REO's or Real Estate Owned are homes that have been foreclosed upon and are currently held by the bank or mortgage company. This is unlike real estate up for foreclosure auction. If you buy a property during a foreclosure sale, you must pay at least the loan balance plus any interest and other fees amassed during the foreclosure process. You must also be willing to pay with cash in hand. Finally, you'll get the property one-hundred percent as is. That possibly may comprise current liens and even current residents that need to be thrown out.

A REO, conversely, is a much neater and attractive option. The REO property was unable to find a buyer during foreclosure auction. Now the bank owns it. The lender will deal with the elimination of tax liens, evict occupants if needed and generally organize for the issuance of a title insurance policy to the buyer at closing. Note that REOs may be exempt from typical disclosure requirements. In California, for example, banks are not required to give a Transfer Disclosure Statement, a document that normally requires sellers to disclose any defects of which they are knowledgeable.
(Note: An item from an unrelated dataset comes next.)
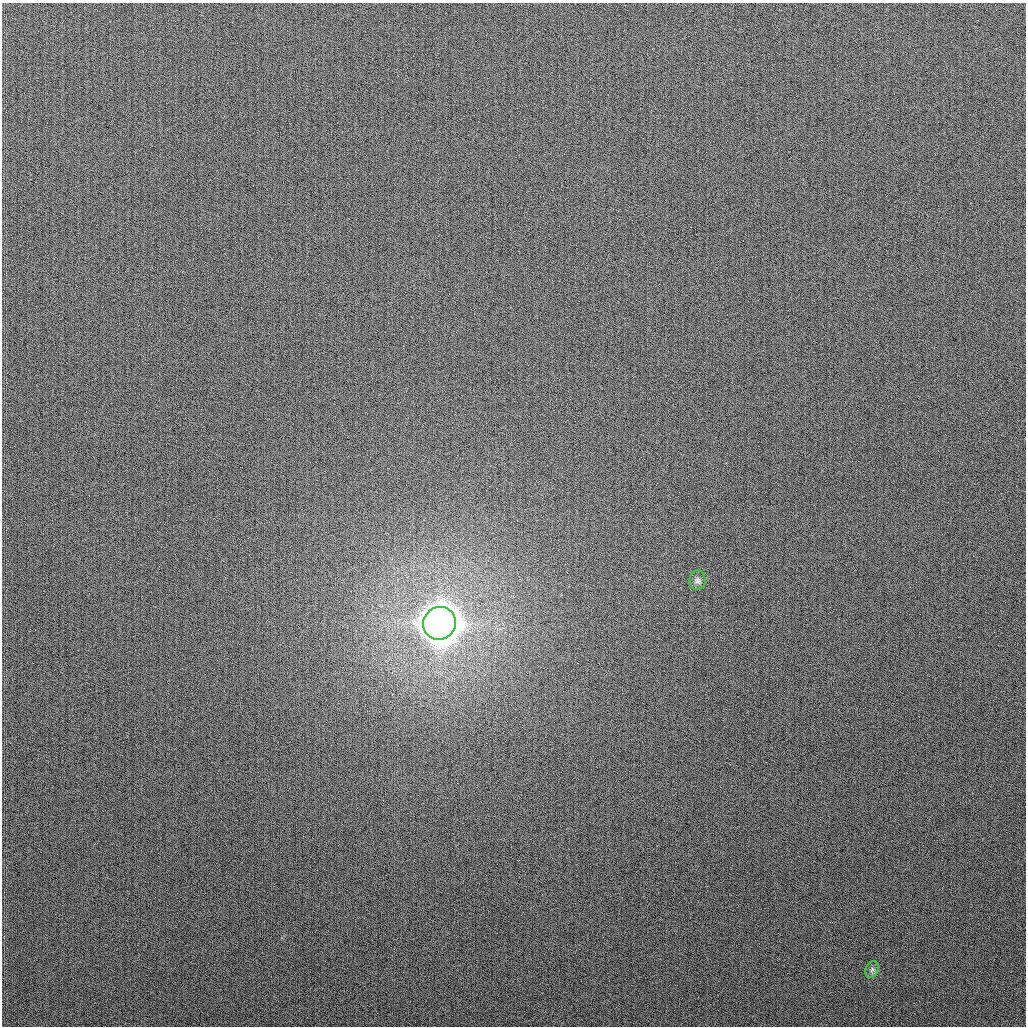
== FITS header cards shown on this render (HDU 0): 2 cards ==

Are REO's a bargain in Rhinelander?

It's commonly assumed that any REO must be a good buy and an chance for easy money. This isn't necessarily true. You have to be prudent about buying a REO if your intent is to make money off of it. While it's true that the bank is typically anxious to sell it fast, they are also strongly interested to get as much as they can for it. When pondering the value of a REO, you need to look closely at comparable sales in the neighborhood and be sure to take into account the time and cost of any repairs or remodeling needed to prepare the house for resale. It is possible to find REOs with money-making potential, and many people do very well flipping foreclosures. However there are also many REO's that are not good buys and may not be money makers.

Time to make an offer?

Most lenders have a REO department that you'll work with while buying a REO property from them. Normally the REO department will use a listing agent to get their REO properties listed on the local MLS. Before making your offer, you'll want to contact either the listing agent or REO department at the bank and discover as much as you can about what they know regarding the condition of the property and what their process is for taking offers. Since banks almost always sell REO properties "as is", you may want to include an inspection contingency in your offer that gives you time to check for hidden damage and terminate the offer if you find it.
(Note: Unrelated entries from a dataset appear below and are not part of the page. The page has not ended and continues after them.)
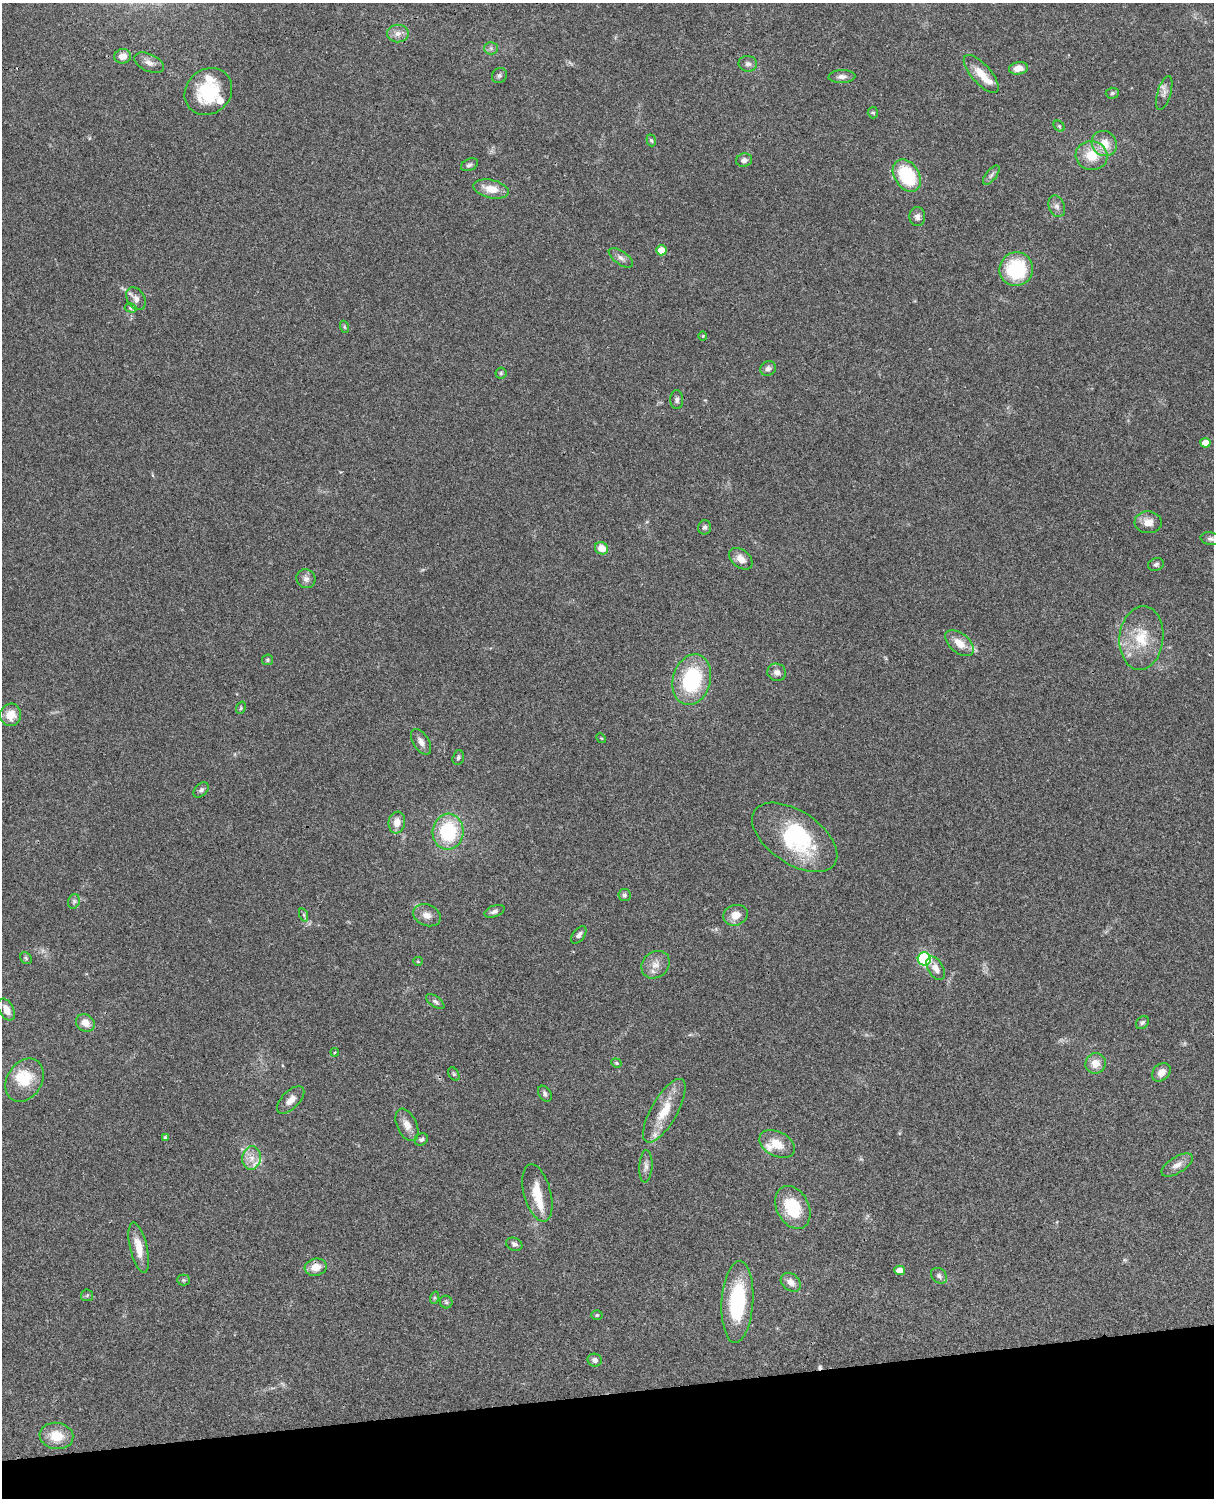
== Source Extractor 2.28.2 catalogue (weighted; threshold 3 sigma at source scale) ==
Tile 10 of 4 x 3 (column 2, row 3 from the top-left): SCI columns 1333-2544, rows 277-1772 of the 5087 x 4926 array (HDU 1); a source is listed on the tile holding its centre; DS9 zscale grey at full resolution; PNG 1216 x 1500 px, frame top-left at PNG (2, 3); each listed source drawn as its Kron ellipse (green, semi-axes under 4 px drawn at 4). Shown black and unused: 7% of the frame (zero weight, under 3 of 4 exposures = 6% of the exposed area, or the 3 px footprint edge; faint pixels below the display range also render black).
As with making any offer on real estate, providing documentation of your ability to pay may make your offer more attractive, such as a pre-approval letter from a lender. Once you've made your offer, you can expect the bank to make a counter offer. From there it will be your decision whether to accept their counter, or submit another counter offer. Be aware, you'll be working with a process that generally involves several people at the bank, and they don't work evenings or weekends. It's not uncommon for the process of offers and counter offers to take days or even weeks.